C’è un polmone verde, a Catania, che si chiama Giardino Bellini: dovrebbe essere il tempio della sicurezza, considerato il numero di persone (comprese donne e bambini) che ogni giorno lo affollano, e invece siamo costretti a constatare che c’è persino chi riesce ad impiccarsi in uno dei vialetti principali.
E’ successo qualche giorno fa; la vittima è un uomo di 63 anni di Siracusa. Non ci interessa appurare i motivi del gesto disperato: il dato che mi fa riflettere riguarda invece la possibilità che situazioni estreme del genere accadano senza che nessuno se ne accorga e possa intervenire in tempo. Non stiamo parlando di un vicolo buio e sperduto della città, e nemmeno di un bosco isolato: la villa Bellini è un simbolo di Catania e andrebbe presidiata con più attenzione.
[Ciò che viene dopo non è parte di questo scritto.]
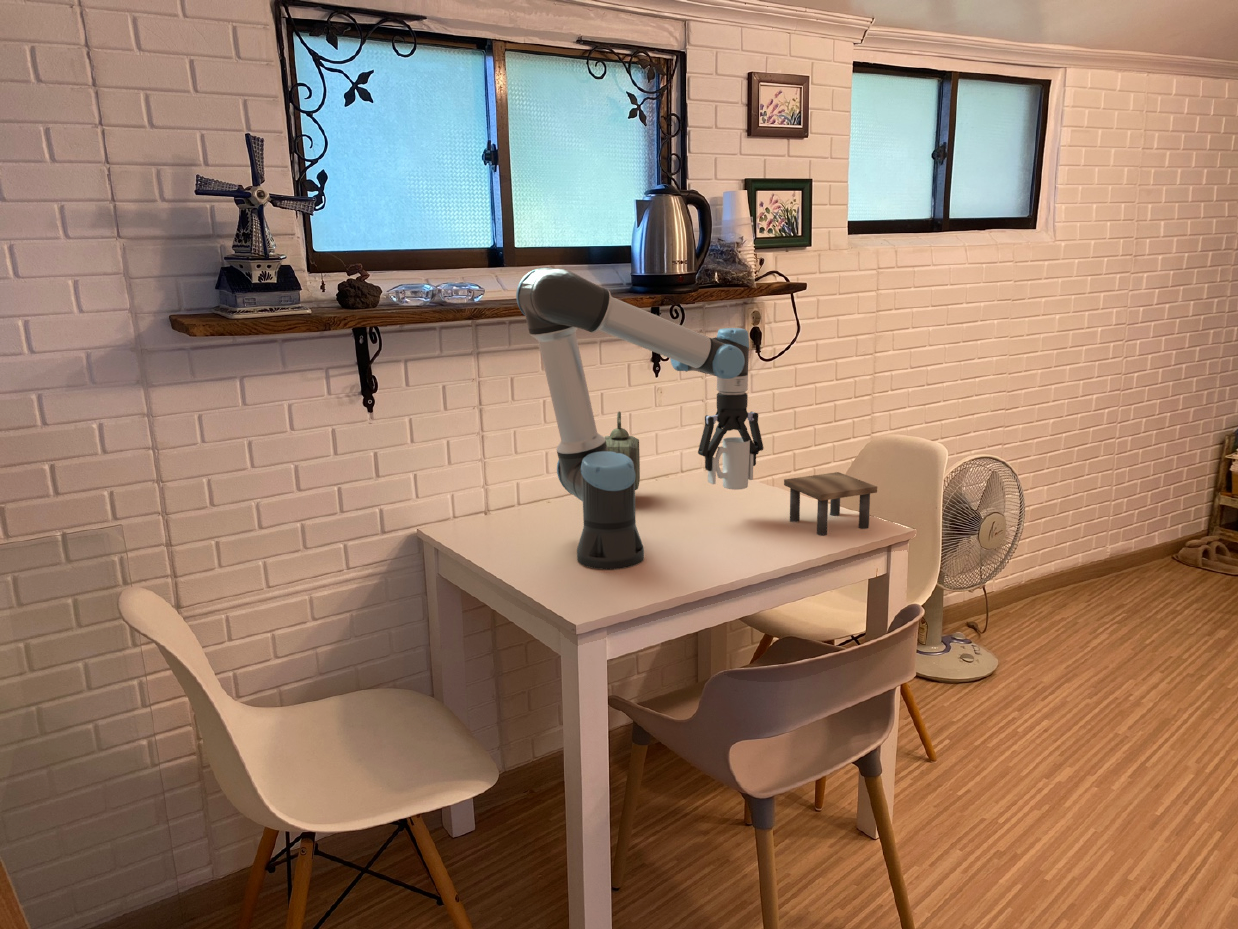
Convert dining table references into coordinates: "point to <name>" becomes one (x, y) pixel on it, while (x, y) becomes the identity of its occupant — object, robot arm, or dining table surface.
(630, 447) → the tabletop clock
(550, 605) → the dining table surface
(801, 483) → the small wooden stand
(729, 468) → the mug
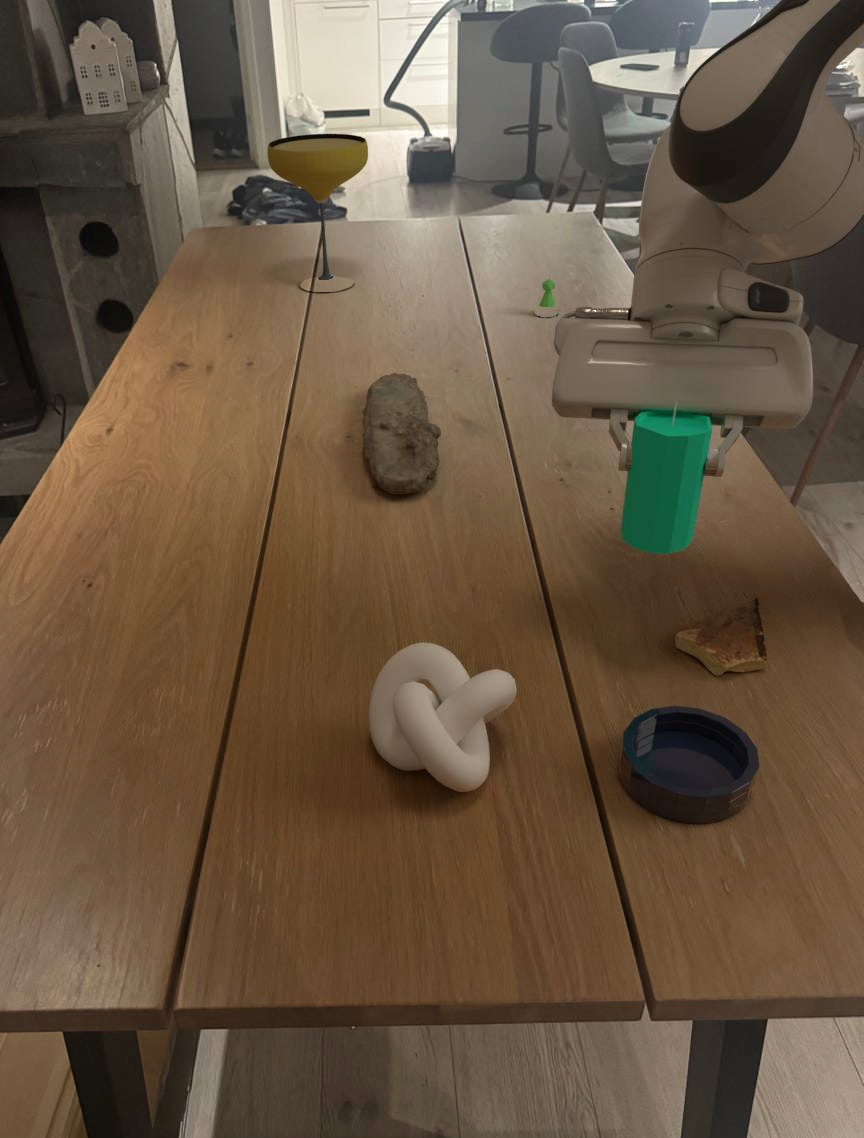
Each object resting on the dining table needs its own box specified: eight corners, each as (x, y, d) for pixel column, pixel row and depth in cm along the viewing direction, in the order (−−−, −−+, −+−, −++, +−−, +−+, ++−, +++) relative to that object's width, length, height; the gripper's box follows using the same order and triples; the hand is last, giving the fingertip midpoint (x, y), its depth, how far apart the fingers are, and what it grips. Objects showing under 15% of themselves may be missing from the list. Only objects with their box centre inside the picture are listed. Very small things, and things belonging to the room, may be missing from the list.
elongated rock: (427, 396, 143) (361, 403, 144) (425, 361, 140) (358, 368, 141) (450, 495, 114) (367, 503, 114) (448, 454, 111) (362, 462, 111)
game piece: (529, 314, 168) (531, 279, 165) (545, 308, 171) (547, 273, 167) (548, 319, 166) (550, 284, 162) (564, 313, 168) (566, 278, 164)
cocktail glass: (276, 276, 192) (262, 137, 178) (365, 268, 195) (358, 130, 180) (285, 303, 178) (271, 154, 163) (380, 294, 180) (375, 147, 165)
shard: (754, 609, 94) (757, 594, 93) (816, 649, 89) (821, 634, 88) (670, 643, 90) (673, 628, 89) (730, 688, 85) (733, 672, 84)
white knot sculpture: (468, 691, 86) (471, 609, 80) (548, 773, 77) (557, 687, 72) (356, 734, 82) (350, 651, 76) (427, 826, 73) (426, 739, 68)
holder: (768, 763, 77) (776, 735, 76) (724, 844, 71) (732, 815, 69) (648, 717, 82) (653, 690, 80) (597, 789, 76) (601, 761, 74)
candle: (661, 562, 78) (683, 425, 71) (605, 534, 82) (620, 401, 75) (707, 536, 81) (732, 402, 74) (650, 510, 85) (669, 380, 78)
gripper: (557, 287, 78) (539, 450, 76) (825, 295, 74) (813, 467, 72) (557, 324, 84) (541, 475, 82) (805, 333, 80) (793, 492, 78)
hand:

Oltretutto, la cronaca ci ricorda che appena qualche mese addietro, esattamente a giugno, sempre all’interno del giardino catanese è stato ritrovato il corpo carbonizzato di un uomo. Sono due episodi che certamente non hanno alcuna connessione tra loro, se non il fatto che chi è preposto alla sorveglianza di certi luoghi, dovrebbe sorvegliare un tantino meglio.